神トレ! ~神様トレーニング(地獄の特訓)で異世界無双~
鏑木ハルカ
第1話 その強者、無自覚につき
特に背丈が高いわけでもなく、肉付きも薄い、まだ成人前の子供。だと言うのに、『彼』を前にして何の恐怖も抱いていないように見えた。
「グ――貴様……」
鷹揚としたその姿に『彼』は圧倒され、畏怖の声を漏らす。
それは本来、あり得ない出来事だ。
この大陸……いや、この世界において、彼は圧倒的強者として君臨してきた。
いくつもの街を焼き払い、何万もの屍を積み上げ、喰らい、蹂躙してきた。
そしてそれを止める事のできた者は、誰一人としていない。
そんな『彼』の前に立つ少年は、今なお何の恐怖すら抱いていなかった。
否、眼中にすら、入っていない。
「何者ダ、貴様!? ドコデソレホドノ力ヲ手ニ入レタ!?」
本来、今までほとんど使用した覚えのない発声器官を強引に使用し、たどたどしい声で問い掛ける。

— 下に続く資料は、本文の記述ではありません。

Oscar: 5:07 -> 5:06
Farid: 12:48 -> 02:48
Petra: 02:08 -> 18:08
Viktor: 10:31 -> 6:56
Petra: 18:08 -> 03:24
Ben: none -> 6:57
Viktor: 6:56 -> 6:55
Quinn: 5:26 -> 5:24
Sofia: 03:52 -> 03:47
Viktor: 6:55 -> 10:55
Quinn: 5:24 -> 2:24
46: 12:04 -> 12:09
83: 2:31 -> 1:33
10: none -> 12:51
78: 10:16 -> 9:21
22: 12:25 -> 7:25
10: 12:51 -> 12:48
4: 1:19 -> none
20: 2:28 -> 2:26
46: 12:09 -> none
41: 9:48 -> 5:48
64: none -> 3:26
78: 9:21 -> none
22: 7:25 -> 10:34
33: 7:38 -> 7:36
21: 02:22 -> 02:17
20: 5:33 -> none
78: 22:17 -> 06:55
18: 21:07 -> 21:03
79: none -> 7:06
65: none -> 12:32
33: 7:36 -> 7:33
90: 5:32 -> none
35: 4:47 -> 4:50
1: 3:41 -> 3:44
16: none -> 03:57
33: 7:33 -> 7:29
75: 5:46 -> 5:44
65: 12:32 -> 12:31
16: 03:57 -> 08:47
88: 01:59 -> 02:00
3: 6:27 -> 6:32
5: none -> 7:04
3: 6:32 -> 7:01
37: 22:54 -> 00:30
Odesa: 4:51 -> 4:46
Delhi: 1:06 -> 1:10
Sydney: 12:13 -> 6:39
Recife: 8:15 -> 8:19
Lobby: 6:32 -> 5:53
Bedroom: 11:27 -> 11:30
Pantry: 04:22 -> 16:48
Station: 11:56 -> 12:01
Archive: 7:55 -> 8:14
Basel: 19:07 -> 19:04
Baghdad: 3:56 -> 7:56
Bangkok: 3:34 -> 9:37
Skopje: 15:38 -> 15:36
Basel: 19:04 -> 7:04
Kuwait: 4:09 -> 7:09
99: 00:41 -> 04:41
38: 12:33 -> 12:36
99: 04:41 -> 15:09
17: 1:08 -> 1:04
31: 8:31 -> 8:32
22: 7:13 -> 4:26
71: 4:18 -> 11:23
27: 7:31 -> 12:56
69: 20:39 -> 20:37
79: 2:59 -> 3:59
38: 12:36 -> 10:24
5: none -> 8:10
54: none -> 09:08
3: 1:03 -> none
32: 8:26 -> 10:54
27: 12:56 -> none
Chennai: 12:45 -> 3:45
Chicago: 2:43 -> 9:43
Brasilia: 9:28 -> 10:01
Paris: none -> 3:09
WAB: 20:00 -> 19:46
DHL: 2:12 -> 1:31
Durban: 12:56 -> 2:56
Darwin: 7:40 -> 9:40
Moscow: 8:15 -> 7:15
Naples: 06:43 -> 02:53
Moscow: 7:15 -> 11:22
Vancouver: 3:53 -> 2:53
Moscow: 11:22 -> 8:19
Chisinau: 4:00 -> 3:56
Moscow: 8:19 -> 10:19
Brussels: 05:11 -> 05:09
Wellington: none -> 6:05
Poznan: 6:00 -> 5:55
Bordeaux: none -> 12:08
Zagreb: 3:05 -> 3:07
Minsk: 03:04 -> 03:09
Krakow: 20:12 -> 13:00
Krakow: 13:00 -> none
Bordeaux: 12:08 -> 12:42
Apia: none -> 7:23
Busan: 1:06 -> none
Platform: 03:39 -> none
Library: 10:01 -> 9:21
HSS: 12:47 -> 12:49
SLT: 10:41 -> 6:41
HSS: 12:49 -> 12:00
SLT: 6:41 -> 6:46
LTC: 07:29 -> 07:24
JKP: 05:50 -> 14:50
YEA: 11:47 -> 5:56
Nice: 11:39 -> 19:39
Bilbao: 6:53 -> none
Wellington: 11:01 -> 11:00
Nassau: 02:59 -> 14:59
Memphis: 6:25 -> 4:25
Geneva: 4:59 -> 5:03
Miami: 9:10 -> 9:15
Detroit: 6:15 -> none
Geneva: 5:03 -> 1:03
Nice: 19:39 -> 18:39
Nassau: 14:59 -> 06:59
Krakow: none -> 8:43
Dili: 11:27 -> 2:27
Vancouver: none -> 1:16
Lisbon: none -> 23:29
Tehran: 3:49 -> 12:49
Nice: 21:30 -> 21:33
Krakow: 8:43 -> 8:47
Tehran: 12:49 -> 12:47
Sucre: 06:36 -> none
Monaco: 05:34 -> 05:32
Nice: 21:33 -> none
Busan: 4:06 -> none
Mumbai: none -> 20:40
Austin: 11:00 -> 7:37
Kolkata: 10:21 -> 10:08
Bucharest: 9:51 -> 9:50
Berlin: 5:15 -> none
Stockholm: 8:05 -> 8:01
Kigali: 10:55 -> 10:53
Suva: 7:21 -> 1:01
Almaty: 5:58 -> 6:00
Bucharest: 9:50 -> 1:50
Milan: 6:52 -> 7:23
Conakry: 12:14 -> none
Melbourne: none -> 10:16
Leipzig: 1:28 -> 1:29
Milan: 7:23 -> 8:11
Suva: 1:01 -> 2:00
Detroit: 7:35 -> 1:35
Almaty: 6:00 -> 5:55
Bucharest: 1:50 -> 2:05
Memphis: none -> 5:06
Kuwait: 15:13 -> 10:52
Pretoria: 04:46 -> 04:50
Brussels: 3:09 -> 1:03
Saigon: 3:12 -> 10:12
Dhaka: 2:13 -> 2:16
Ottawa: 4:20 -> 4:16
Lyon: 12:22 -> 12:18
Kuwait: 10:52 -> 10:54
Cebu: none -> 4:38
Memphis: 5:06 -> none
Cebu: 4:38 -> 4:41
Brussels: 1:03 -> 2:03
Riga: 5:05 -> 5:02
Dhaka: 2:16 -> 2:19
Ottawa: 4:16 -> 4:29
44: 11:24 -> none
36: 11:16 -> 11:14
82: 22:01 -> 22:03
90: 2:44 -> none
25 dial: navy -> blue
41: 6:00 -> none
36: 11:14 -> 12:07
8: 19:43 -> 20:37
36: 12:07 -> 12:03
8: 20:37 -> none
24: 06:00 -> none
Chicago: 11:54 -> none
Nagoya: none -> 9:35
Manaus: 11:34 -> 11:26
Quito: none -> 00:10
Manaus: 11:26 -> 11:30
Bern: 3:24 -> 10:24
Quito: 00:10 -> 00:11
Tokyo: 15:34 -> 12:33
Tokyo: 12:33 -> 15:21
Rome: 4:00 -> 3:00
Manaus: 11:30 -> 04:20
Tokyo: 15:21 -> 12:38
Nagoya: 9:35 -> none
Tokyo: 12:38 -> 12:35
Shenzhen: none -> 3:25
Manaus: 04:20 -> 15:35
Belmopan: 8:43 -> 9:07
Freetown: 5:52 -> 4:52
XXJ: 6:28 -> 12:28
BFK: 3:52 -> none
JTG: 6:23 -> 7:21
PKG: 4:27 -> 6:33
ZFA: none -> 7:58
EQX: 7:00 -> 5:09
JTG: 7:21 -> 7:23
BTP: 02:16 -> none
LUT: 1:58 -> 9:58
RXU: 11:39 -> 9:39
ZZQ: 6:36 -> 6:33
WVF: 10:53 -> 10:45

戦えば敗北する。それも一方的なまでに。今まで自分が蹂躙してきた者たちと同じように。
その確信だけが、今の『彼』を支配していた。
それだけの力量差を、彼は周囲に発散していたのだ。
だというのに、少年に気負う気配は欠片も無い。
「……ねぇ?」
問いかけには答えず、しかし雷のような怒号を浴びて尚怯む事無く、少年は『彼』に話しかける。
常ならば許されぬその無礼。しかし『彼』は身動き一つとれず、その声を聞き入れていた。
「そこ、通してくれないかな?」
姿と変わらず、まるで小鳥の囀りのような、あどけなさを残す声。
力量を測れぬ者ならば、侮ってしまいかねないほど、幼さを残す声。
しかし『彼』は戦慄を持って、その声を受け入れていた。
その声に秘められた『力』の濃さに。
自分の怒号と比較にならぬ、強者の声に。
戦慄し、恐怖する。それは生態系の頂点に君臨してきた『彼』にとって、決して許されぬ行為だった。
それを行ってしまった自分に、行き場のない怒りを覚える。
「グ、オオオオオオオオオオオオオオオオ!!」
威嚇のための絶叫。しかし少年はやはり怯みすらしない。
それどころか、困ったと言わんばかり小首を傾げ、軽く息を吐く。
「あまり俺を困らせないでくれるかな? さもないと……」
まるで駄々っ子に言い聞かせるかのような、優しげな声。そこに一片の虚勢も存在しない。
心の底から、困ったと言わんばかりの声音。
「グ……?」
そんな仕草に『彼』も思わず勢いを無くし、次の言葉を待つ。
そんな『彼』に投げかけられたのは、予想もしない一言だった。